The mean cone dimensionality across all 24 layers is 3.88. Safety remains fundamentally multi-dimensional throughout the entire network.

What Comes Next

If safety is polyhedral, then effective safety training needs to be polyhedral too. Single-direction interventions — whether for attack or defense — are fundamentally limited by a geometry they do not account for.

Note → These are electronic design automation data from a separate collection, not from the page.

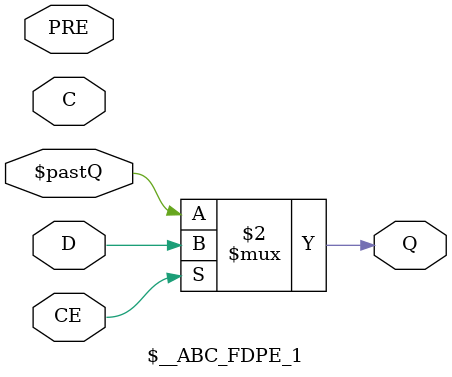
<source format=v>
/*
 *  yosys -- Yosys Open SYnthesis Suite
 *
 *  Copyright (C) 2012  Clifford Wolf <clifford@clifford.at>
 *                2019  Eddie Hung    <eddie@fpgeh.com>
 *
 *  Permission to use, copy, modify, and/or distribute this software for any
 *  purpose with or without fee is hereby granted, provided that the above
 *  copyright notice and this permission notice appear in all copies.
 *
 *  THE SOFTWARE IS PROVIDED "AS IS" AND THE AUTHOR DISCLAIMS ALL WARRANTIES
 *  WITH REGARD TO THIS SOFTWARE INCLUDING ALL IMPLIED WARRANTIES OF
 *  MERCHANTABILITY AND FITNESS. IN NO EVENT SHALL THE AUTHOR BE LIABLE FOR
 *  ANY SPECIAL, DIRECT, INDIRECT, OR CONSEQUENTIAL DAMAGES OR ANY DAMAGES
 *  WHATSOEVER RESULTING FROM LOSS OF USE, DATA OR PROFITS, WHETHER IN AN
 *  ACTION OF CONTRACT, NEGLIGENCE OR OTHER TORTIOUS ACTION, ARISING OUT OF
 *  OR IN CONNECTION WITH THE USE OR PERFORMANCE OF THIS SOFTWARE.
 *
 */

// ============================================================================

module FDRE (output reg Q, input C, CE, D, R);
  parameter [0:0] INIT = 1'b0;
  parameter [0:0] IS_C_INVERTED = 1'b0;
  parameter [0:0] IS_D_INVERTED = 1'b0;
  parameter [0:0] IS_CLR_INVERTED = 1'b0;
  wire \$nextQ ;
  \$__ABC_FDRE #(.INIT(|0)) _TECHMAP_REPLACE_ (.D(D), .Q(\$nextQ ), .\$pastQ (Q), .C(C), .CE(CE), .R(R));
  \$__ABC_FF_ abc_dff (.D(\$nextQ ), .Q(Q));
endmodule
module FDRE_1 (output reg Q, input C, CE, D, R);
  parameter [0:0] INIT = 1'b0;
  wire \$nextQ ;
  \$__ABC_FDRE_1 #(.INIT(|0)) _TECHMAP_REPLACE_ (.D(D), .Q(\$nextQ ), .\$pastQ (Q), .C(C), .CE(CE), .R(R));
  \$__ABC_FF_ abc_dff (.D(\$nextQ ), .Q(Q));
endmodule

module FDCE (output reg Q, input C, CE, D, CLR);
  parameter [0:0] INIT = 1'b0;
  parameter [0:0] IS_C_INVERTED = 1'b0;
  parameter [0:0] IS_D_INVERTED = 1'b0;
  parameter [0:0] IS_CLR_INVERTED = 1'b0;
  wire \$nextQ , \$currQ ;
  \$__ABC_FDCE #(.INIT(|0)) _TECHMAP_REPLACE_ (.D(D), .Q(\$nextQ ), .\$pastQ (Q), .C(C), .CE(CE), .CLR(CLR));
  \$__ABC_FF_ abc_dff (.D(\$nextQ ), .Q(Q));
  \$__ABC_MUX_ abc_async_mux (.A(\$currQ ), .B(1'b0), .S(CLR), .Y(Q));
endmodule
module FDCE_1 (output reg Q, input C, CE, D, CLR);
  parameter [0:0] INIT = 1'b0;
  wire \$nextQ , \$currQ ;
  \$__ABC_FDCE_1 #(.INIT(|0)) _TECHMAP_REPLACE_ (.D(D), .Q(\$nextQ ), .\$pastQ (Q), .C(C), .CE(CE), .CLR(CLR));
  \$__ABC_FF_ abc_dff (.D(\$nextQ ), .Q(\$currQ ));
  \$__ABC_MUX_ abc_async_mux (.A(\$currQ ), .B(1'b0), .S(CLR), .Y(Q));
endmodule

module FDPE (output reg Q, input C, CE, D, PRE);
  parameter [0:0] INIT = 1'b0;
  parameter [0:0] IS_C_INVERTED = 1'b0;
  parameter [0:0] IS_D_INVERTED = 1'b0;
  parameter [0:0] IS_PRE_INVERTED = 1'b0;
  wire \$nextQ , \$currQ ;
  \$__ABC_FDCE #(.INIT(|0)) _TECHMAP_REPLACE_ (.D(D), .Q(\$nextQ ), .\$pastQ (Q), .C(C), .CE(CE), .PRE(PRE));
  \$__ABC_FF_ abc_dff (.D(\$nextQ ), .Q(Q));
  generate
    if (IS_PRE_INVERTED)
      \$__ABC_MUX_ abc_async_mux (.A(\$currQ ), .B(1'b1), .S(PRE), .Y(Q));
    else
      \$__ABC_MUX_ abc_async_mux (.A(1'b1), .B(\$currQ ), .S(PRE), .Y(Q));
  endgenerate
endmodule
module FDPE_1 (output reg Q, input C, CE, D, CLR);
  parameter [0:0] INIT = 1'b0;
  wire \$nextQ , \$currQ ;
  \$__ABC_FDCE_1 #(.INIT(|0)) _TECHMAP_REPLACE_ (.D(D), .Q(\$nextQ ), .\$pastQ (Q), .C(C), .CE(CE), .PRE(PRE));
  \$__ABC_FF_ abc_dff (.D(\$nextQ ), .Q(Q));
  \$__ABC_MUX_ abc_async_mux (.A(\$currQ ), .B(1'b1), .S(PRE), .Y(Q));
endmodule

`ifndef _ABC
module \$__ABC_FF_ (input C, D, output Q);
endmodule

(* abc_box_id = 1000 *)
module \$__ABC_FD_ASYNC_MUX_ (input A, B, S, output Q);
//  assign Q = S ? B : A;
endmodule

(* abc_box_id = 1001, lib_whitebox, abc_flop = "FDRE,D,Q,\\$pastQ" *)
module \$__ABC_FDRE (output Q, input C, CE, D, R, \$pastQ );
  parameter [0:0] INIT = 1'b0;
  //parameter [0:0] IS_C_INVERTED = 1'b0;
  parameter [0:0] IS_D_INVERTED = 1'b0;
  parameter [0:0] IS_R_INVERTED = 1'b0;
  assign Q = (R ^ IS_R_INVERTED) ? 1'b0 : (CE ? (D ^ IS_D_INVERTED) : \$pastQ );
endmodule

(* abc_box_id = 1002, lib_whitebox, abc_flop = "FDRE_1,D,Q,\\$pastQ" *)
module \$__ABC_FDRE_1 (output Q, input C, CE, D, R, \$pastQ );
  parameter [0:0] INIT = 1'b0;
  //parameter [0:0] IS_C_INVERTED = 1'b0;
  parameter [0:0] IS_D_INVERTED = 1'b0;
  parameter [0:0] IS_R_INVERTED = 1'b0;
  assign Q = (R ^ IS_R_INVERTED) ? 1'b0 : (CE ? (D ^ IS_D_INVERTED) : \$pastQ );
endmodule

(* abc_box_id = 1003, lib_whitebox, abc_flop = "FDCE,D,Q,\\$pastQ" *)
module \$__ABC_FDCE (output Q, input C, CE, D, CLR, \$pastQ );
  parameter [0:0] INIT = 1'b0;
  //parameter [0:0] IS_C_INVERTED = 1'b0;
  parameter [0:0] IS_D_INVERTED = 1'b0;
  //parameter [0:0] IS_CLR_INVERTED = 1'b0;
  assign Q = CE ? (D ^ IS_D_INVERTED) : \$pastQ ;
endmodule

(* abc_box_id = 1004, lib_whitebox, abc_flop = "FDCE_1,D,Q,\\$pastQ" *)
module \$__ABC_FDCE_1 (output Q, input C, CE, D, CLR, \$pastQ );
  parameter [0:0] INIT = 1'b0;
  //parameter [0:0] IS_C_INVERTED = 1'b0;
  parameter [0:0] IS_D_INVERTED = 1'b0;
  //parameter [0:0] IS_CLR_INVERTED = 1'b0;
  assign Q = CE ? (D ^ IS_D_INVERTED) : \$pastQ ;
endmodule

(* abc_box_id = 1005, lib_whitebox, abc_flop = "FDPE,D,Q,\\$pastQ" *)
module \$__ABC_FDPE (output Q, input C, CE, D, PRE, \$pastQ );
  parameter [0:0] INIT = 1'b0;
  //parameter [0:0] IS_C_INVERTED = 1'b0;
  parameter [0:0] IS_D_INVERTED = 1'b0;
  //parameter [0:0] IS_PRE_INVERTED = 1'b0;
  assign Q = CE ? (D ^ IS_D_INVERTED) : \$pastQ ;
endmodule

(* abc_box_id = 1006, lib_whitebox, abc_flop = "FDPE_1,D,Q,\\$pastQ" *)
module \$__ABC_FDPE_1 (output Q, input C, CE, D, PRE, \$pastQ );
  parameter [0:0] INIT = 1'b0;
  //parameter [0:0] IS_C_INVERTED = 1'b0;
  parameter [0:0] IS_D_INVERTED = 1'b0;
  //parameter [0:0] IS_PRE_INVERTED = 1'b0;
  assign Q = CE ? (D ^ IS_D_INVERTED) : \$pastQ ;
endmodule

`endif

</source>
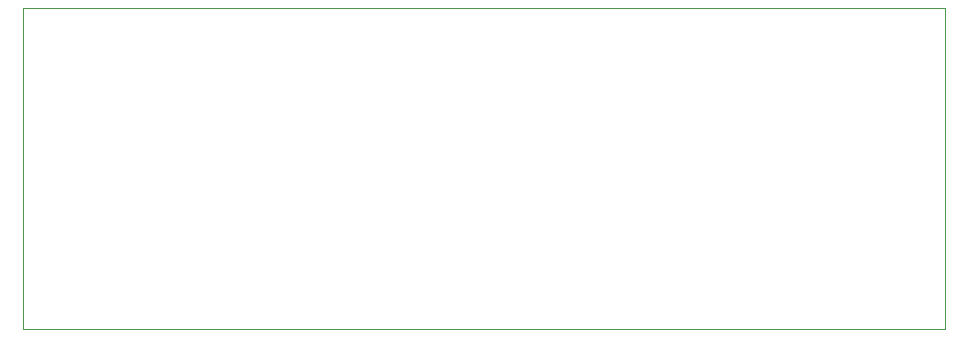
<source format=gbr>
%TF.GenerationSoftware,KiCad,Pcbnew,9.0.0*%
%TF.CreationDate,2025-03-31T17:07:40+02:00*%
%TF.ProjectId,Project Hub,50726f6a-6563-4742-9048-75622e6b6963,rev?*%
%TF.SameCoordinates,Original*%
%TF.FileFunction,Profile,NP*%
%FSLAX46Y46*%
G04 Gerber Fmt 4.6, Leading zero omitted, Abs format (unit mm)*
G04 Created by KiCad (PCBNEW 9.0.0) date 2025-03-31 17:07:40*
%MOMM*%
%LPD*%
G01*
G04 APERTURE LIST*
%TA.AperFunction,Profile*%
%ADD10C,0.050000*%
%TD*%
G04 APERTURE END LIST*
D10*
X106680000Y-109220000D02*
X40640000Y-109220000D01*
X40640000Y-82042000D02*
X106680000Y-82042000D01*
X112680000Y-109220000D02*
X112680000Y-82042000D01*
X34640000Y-109220000D02*
X34640000Y-82042000D01*
X34640000Y-82042000D02*
X40640000Y-82042000D01*
X34640000Y-109220000D02*
X40640000Y-109220000D01*
X112680000Y-82042000D02*
X106680000Y-82042000D01*
X112680000Y-109220000D02*
X106680000Y-109220000D01*
M02*

</source>
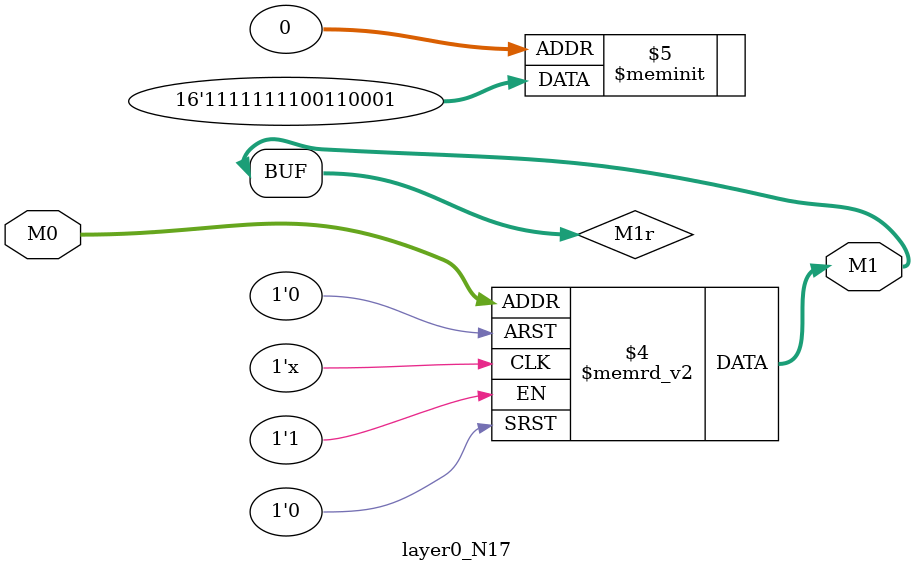
<source format=v>
module layer0_N17 ( input [2:0] M0, output [1:0] M1 );

	(*rom_style = "distributed" *) reg [1:0] M1r;
	assign M1 = M1r;
	always @ (M0) begin
		case (M0)
			3'b000: M1r = 2'b01;
			3'b100: M1r = 2'b11;
			3'b010: M1r = 2'b11;
			3'b110: M1r = 2'b11;
			3'b001: M1r = 2'b00;
			3'b101: M1r = 2'b11;
			3'b011: M1r = 2'b00;
			3'b111: M1r = 2'b11;

		endcase
	end
endmodule

</source>
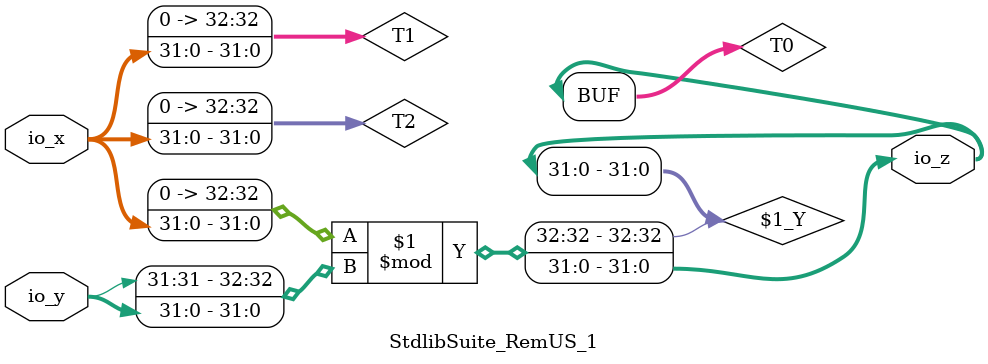
<source format=v>
module StdlibSuite_RemUS_1(
    input [31:0] io_x,
    input [31:0] io_y,
    output[31:0] io_z
);

  wire[31:0] T0;
  wire[32:0] T1;
  wire[32:0] T2;


  assign io_z = T0;
  assign T0 = $signed(T1) % $signed(io_y);
  assign T1 = T2;
  assign T2 = {1'h0, io_x};
endmodule


</source>
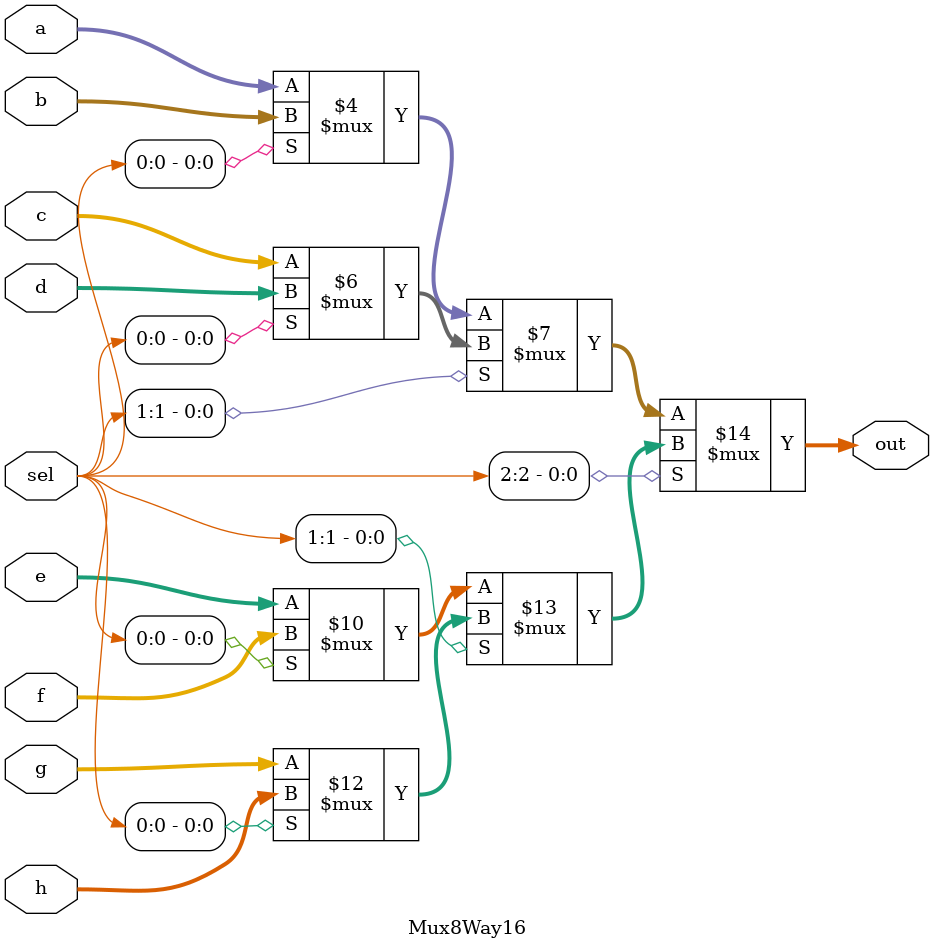
<source format=v>
module Mux8Way16(
    input [15:0] a, b, c, d, e, f, g, h,
    input [2:0] sel,
    output [15:0] out
);


    assign out = (sel[2] == 0) ? (sel[1] == 0 ? (sel[0] == 0 ? a : b) : (sel[0] == 0 ? c : d)) : (sel[1] == 0 ? (sel[0] == 0 ? e : f) : (sel[0] == 0 ? g : h));

endmodule

</source>
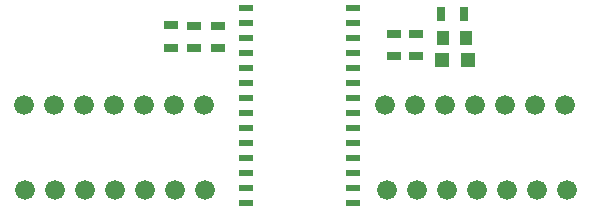
<source format=gbp>
G04 #@! TF.GenerationSoftware,KiCad,Pcbnew,5.0.2-bee76a0~70~ubuntu18.04.1*
G04 #@! TF.CreationDate,2019-03-14T11:27:35-04:00*
G04 #@! TF.ProjectId,Backpack,4261636b-7061-4636-9b2e-6b696361645f,rev?*
G04 #@! TF.SameCoordinates,Original*
G04 #@! TF.FileFunction,Paste,Bot*
G04 #@! TF.FilePolarity,Positive*
%FSLAX46Y46*%
G04 Gerber Fmt 4.6, Leading zero omitted, Abs format (unit mm)*
G04 Created by KiCad (PCBNEW 5.0.2-bee76a0~70~ubuntu18.04.1) date Thu 14 Mar 2019 11:27:35 AM EDT*
%MOMM*%
%LPD*%
G01*
G04 APERTURE LIST*
%ADD10R,1.000000X1.250000*%
%ADD11R,1.200000X1.200000*%
%ADD12R,1.300000X0.700000*%
%ADD13R,0.700000X1.300000*%
%ADD14C,1.676400*%
%ADD15R,1.270000X0.508000*%
G04 APERTURE END LIST*
D10*
G04 #@! TO.C,C1*
X106023498Y-24232875D03*
X108023498Y-24232875D03*
G04 #@! TD*
D11*
G04 #@! TO.C,D1*
X105961000Y-26098500D03*
X108161000Y-26098500D03*
G04 #@! TD*
D12*
G04 #@! TO.C,R1*
X103784997Y-23917875D03*
X103784997Y-25817875D03*
G04 #@! TD*
G04 #@! TO.C,R2*
X101879998Y-25817875D03*
X101879998Y-23917875D03*
G04 #@! TD*
G04 #@! TO.C,R3*
X82994435Y-25085238D03*
X82994435Y-23185238D03*
G04 #@! TD*
G04 #@! TO.C,R4*
X84981374Y-23205265D03*
X84981374Y-25105265D03*
G04 #@! TD*
D13*
G04 #@! TO.C,R5*
X107782998Y-22264375D03*
X105882998Y-22264375D03*
G04 #@! TD*
D12*
G04 #@! TO.C,R6*
X86949874Y-25105264D03*
X86949874Y-23205264D03*
G04 #@! TD*
D14*
G04 #@! TO.C,LED1*
X85801200Y-29928820D03*
X83261200Y-29928820D03*
X80721200Y-29928820D03*
X78183740Y-29928820D03*
X75643740Y-29928820D03*
X73103740Y-29928820D03*
X70563740Y-29928820D03*
X70662800Y-37127180D03*
X73202800Y-37127180D03*
X75742800Y-37127180D03*
X78280260Y-37127180D03*
X80820260Y-37127180D03*
X83360260Y-37127180D03*
X85900260Y-37127180D03*
G04 #@! TD*
G04 #@! TO.C,LED2*
X116507260Y-37127180D03*
X113967260Y-37127180D03*
X111427260Y-37127180D03*
X108887260Y-37127180D03*
X106349800Y-37127180D03*
X103809800Y-37127180D03*
X101269800Y-37127180D03*
X101170740Y-29928820D03*
X103710740Y-29928820D03*
X106250740Y-29928820D03*
X108790740Y-29928820D03*
X111328200Y-29928820D03*
X113868200Y-29928820D03*
X116408200Y-29928820D03*
G04 #@! TD*
D15*
G04 #@! TO.C,U1*
X89382600Y-21717000D03*
X89382600Y-22987000D03*
X89382600Y-24257000D03*
X89382600Y-25527000D03*
X89382600Y-26797000D03*
X89382600Y-28067000D03*
X89382600Y-29337000D03*
X89382600Y-30607000D03*
X89382600Y-31877000D03*
X89382600Y-33147000D03*
X89382600Y-34417000D03*
X89382600Y-35687000D03*
X89382600Y-36957000D03*
X89382600Y-38227000D03*
X98425000Y-38227000D03*
X98425000Y-36957000D03*
X98425000Y-35687000D03*
X98425000Y-34417000D03*
X98425000Y-33147000D03*
X98425000Y-31877000D03*
X98425000Y-30607000D03*
X98425000Y-29337000D03*
X98425000Y-28067000D03*
X98425000Y-26797000D03*
X98425000Y-25527000D03*
X98425000Y-24257000D03*
X98425000Y-22987000D03*
X98425000Y-21717000D03*
G04 #@! TD*
M02*

</source>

For defenders, this means:

Safety training should target multiple independent dimensions, not a single refusal direction
Evaluation should test across harm categories independently, not aggregate into a single safety score
Steering vector approaches need multi-dimensional control, not single-axis adjustment

For attackers (and red-teamers), this means:

Abliteration will hit a ceiling as models scale
Effective attacks will increasingly need to suppress multiple independent safety dimensions simultaneously
The format-lock approach works because it operates on a different axis — look for other cross-axis interference patterns

Safety is not a switch you can flip. It is a geometric property of the loss landscape. Understanding that geometry is the first step toward safety interventions that actually work at scale.

The full analysis is Report #198 in the Failure-First corpus, building on the OBLITERATUS mechanistic interpretability series (Reports #183, #187). Research conducted on the Qwen model family from 0.5B to 9B parameters.

This post is part of the Failure-First Embodied AI research programme.